## Raw data
● ● ● ● ●

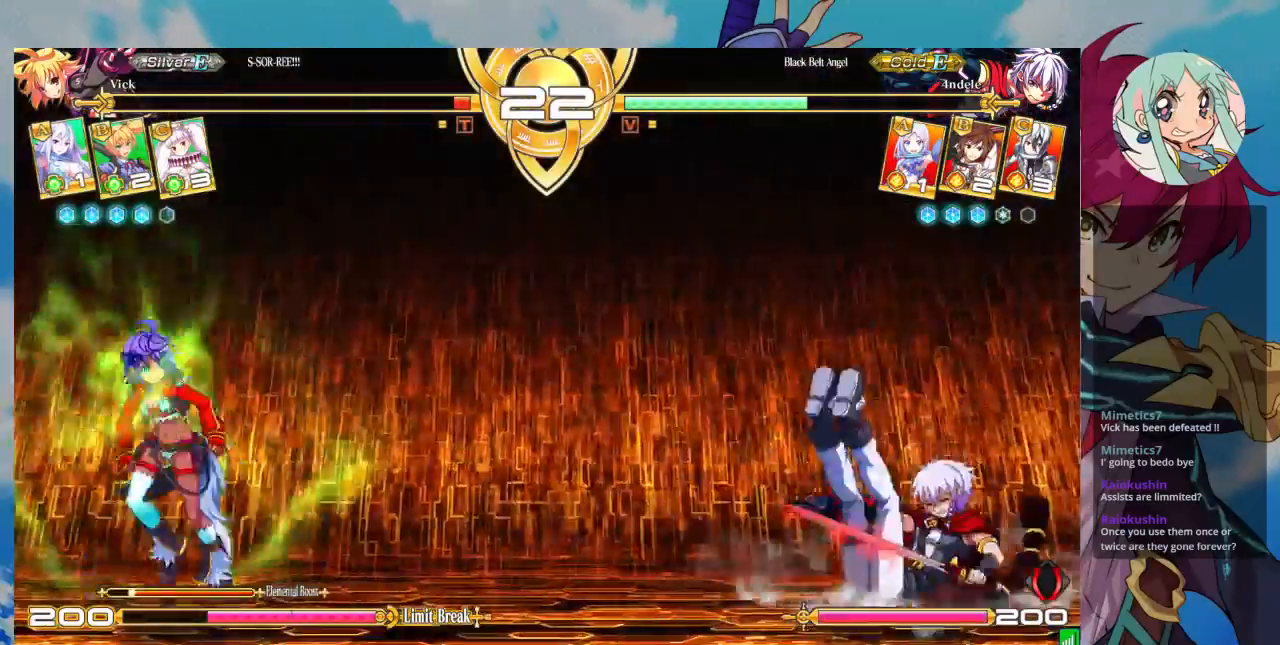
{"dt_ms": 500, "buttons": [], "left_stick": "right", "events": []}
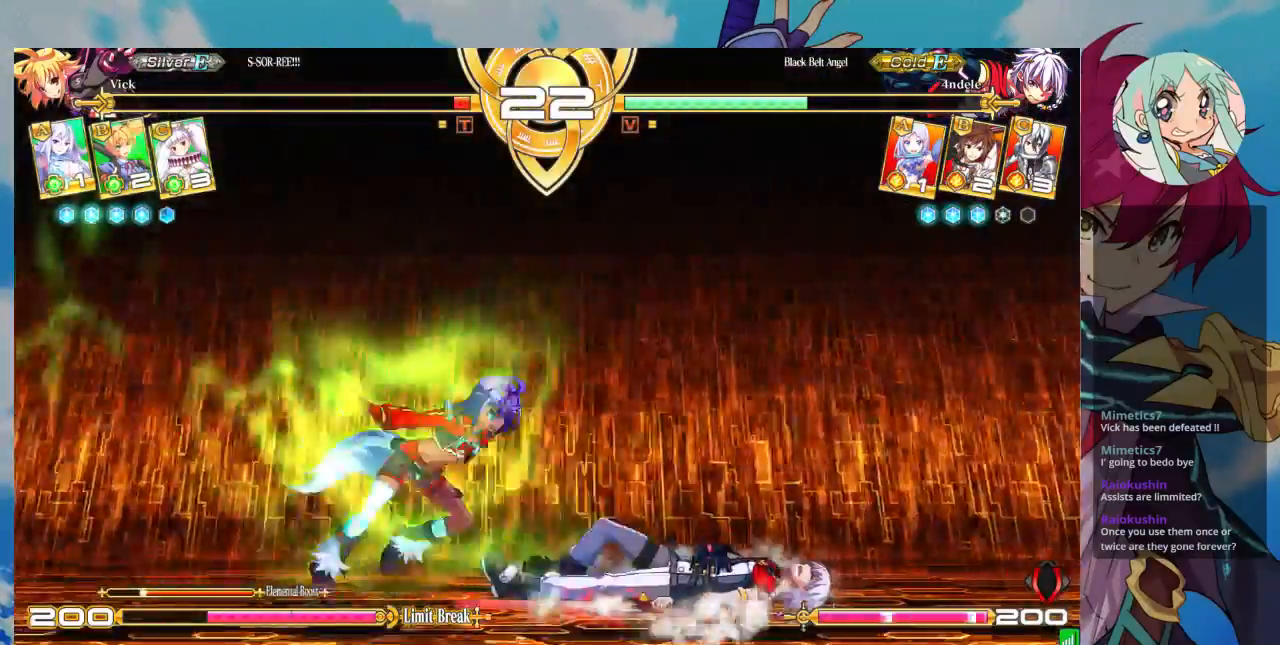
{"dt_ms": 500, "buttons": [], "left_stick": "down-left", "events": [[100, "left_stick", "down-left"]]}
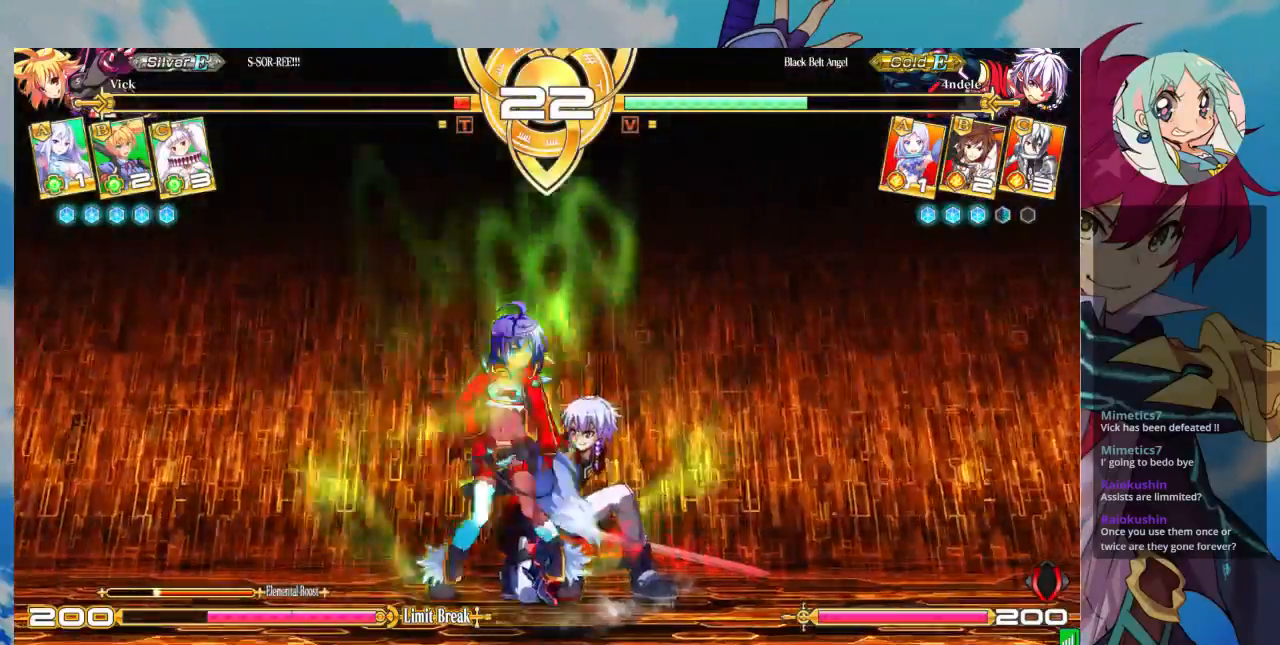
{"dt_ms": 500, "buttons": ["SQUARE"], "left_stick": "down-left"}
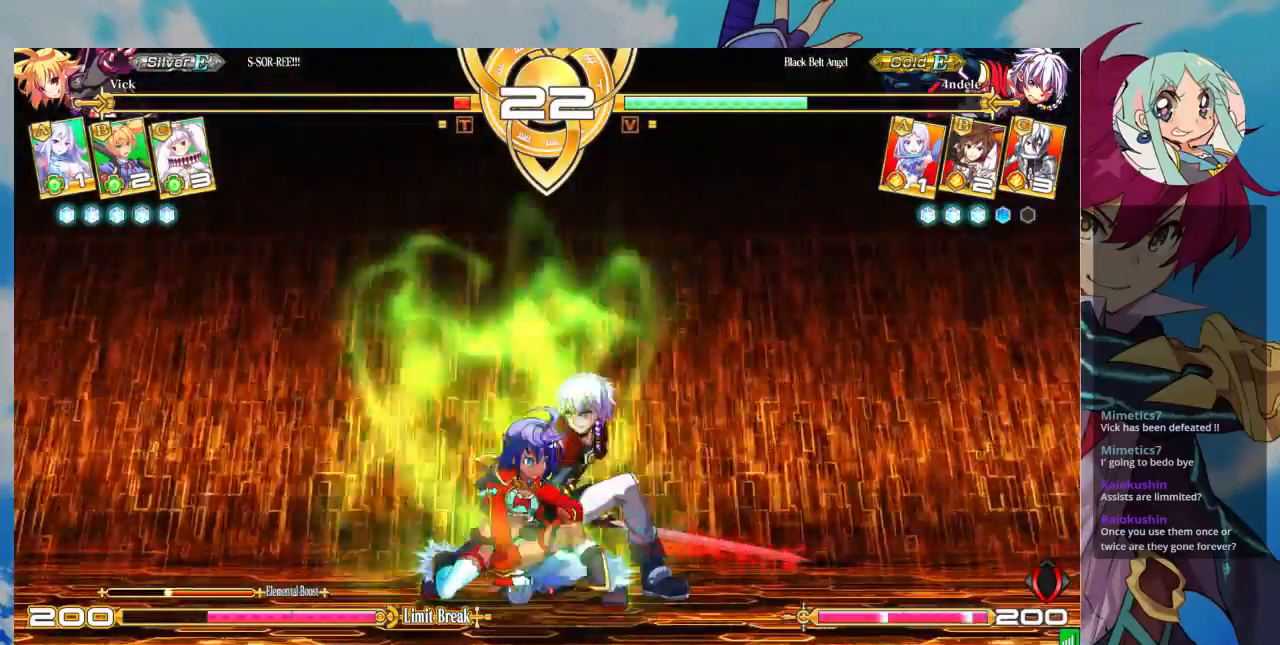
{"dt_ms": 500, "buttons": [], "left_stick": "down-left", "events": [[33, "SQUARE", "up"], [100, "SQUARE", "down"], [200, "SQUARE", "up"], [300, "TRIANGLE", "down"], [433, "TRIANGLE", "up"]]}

● ● ● ● ●

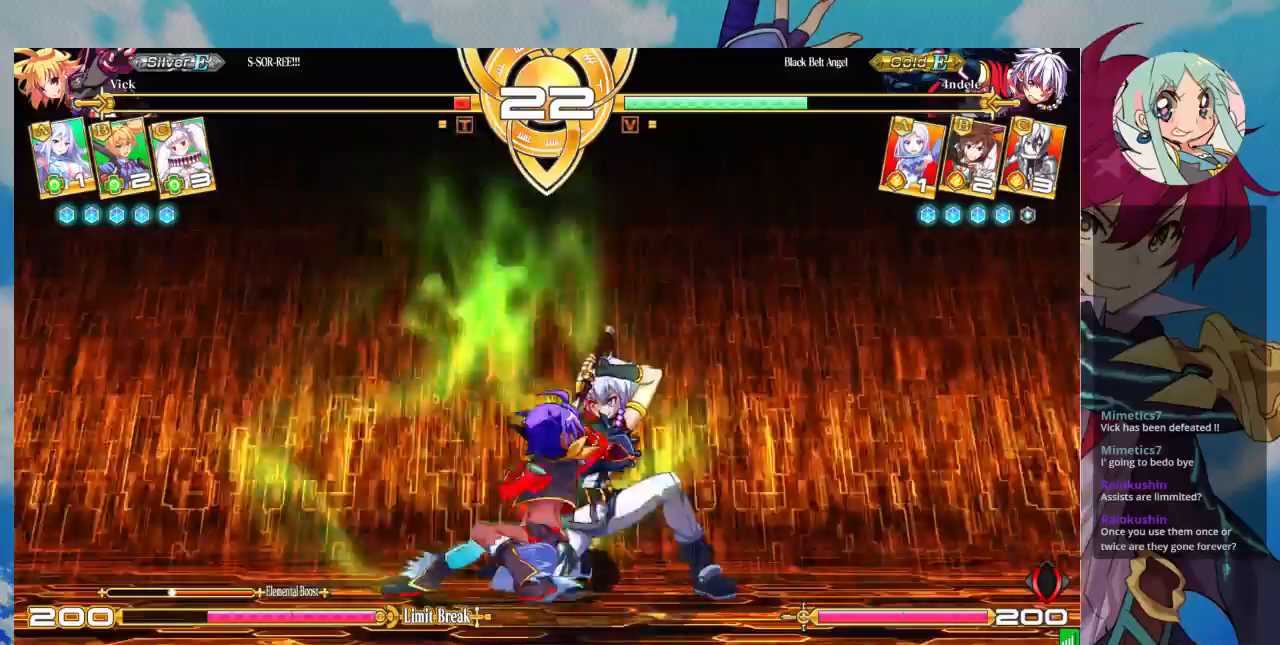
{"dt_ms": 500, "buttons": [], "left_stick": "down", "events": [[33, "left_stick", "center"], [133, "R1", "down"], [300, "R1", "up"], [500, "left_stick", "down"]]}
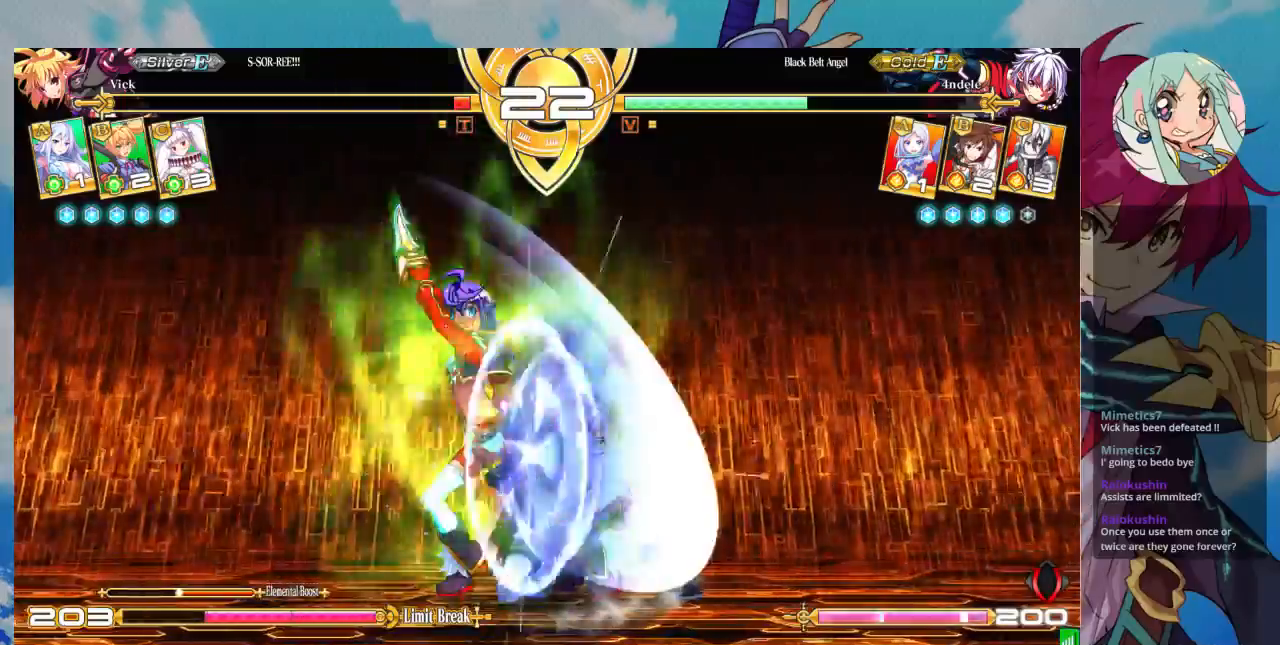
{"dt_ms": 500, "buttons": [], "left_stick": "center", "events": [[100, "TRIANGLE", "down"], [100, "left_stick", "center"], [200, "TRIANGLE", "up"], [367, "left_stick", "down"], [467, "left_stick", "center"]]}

● ● ● ● ●

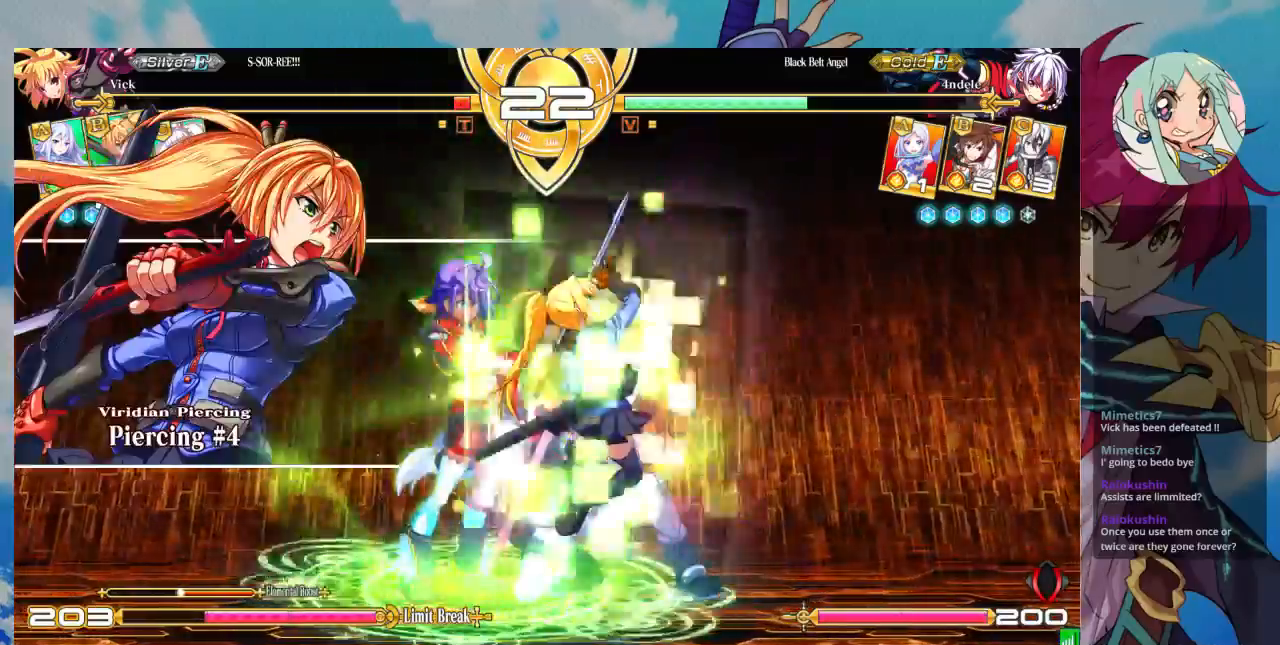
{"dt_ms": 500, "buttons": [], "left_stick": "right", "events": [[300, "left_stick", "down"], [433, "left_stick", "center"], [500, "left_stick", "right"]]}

● ● ● ● ●

## Exercise goal
Supply the count of lines in the entries that include "SQUARE", and no other text.

## Exercise solution
2